- Exercise aim
Rewrite the data below, swapping "Zelte" for "Campingmöbel" and leaving every other line untouched.

[Given data Boundary: Start]

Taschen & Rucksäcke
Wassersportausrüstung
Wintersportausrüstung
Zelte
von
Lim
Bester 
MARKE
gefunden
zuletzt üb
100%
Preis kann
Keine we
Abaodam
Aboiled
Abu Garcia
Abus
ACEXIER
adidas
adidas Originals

[Given data Boundary: End]

- Answer
Taschen & Rucksäcke
Wassersportausrüstung
Wintersportausrüstung
Campingmöbel
von
Lim
Bester 
MARKE
gefunden
zuletzt üb
100%
Preis kann
Keine we
Abaodam
Aboiled
Abu Garcia
Abus
ACEXIER
adidas
adidas Originals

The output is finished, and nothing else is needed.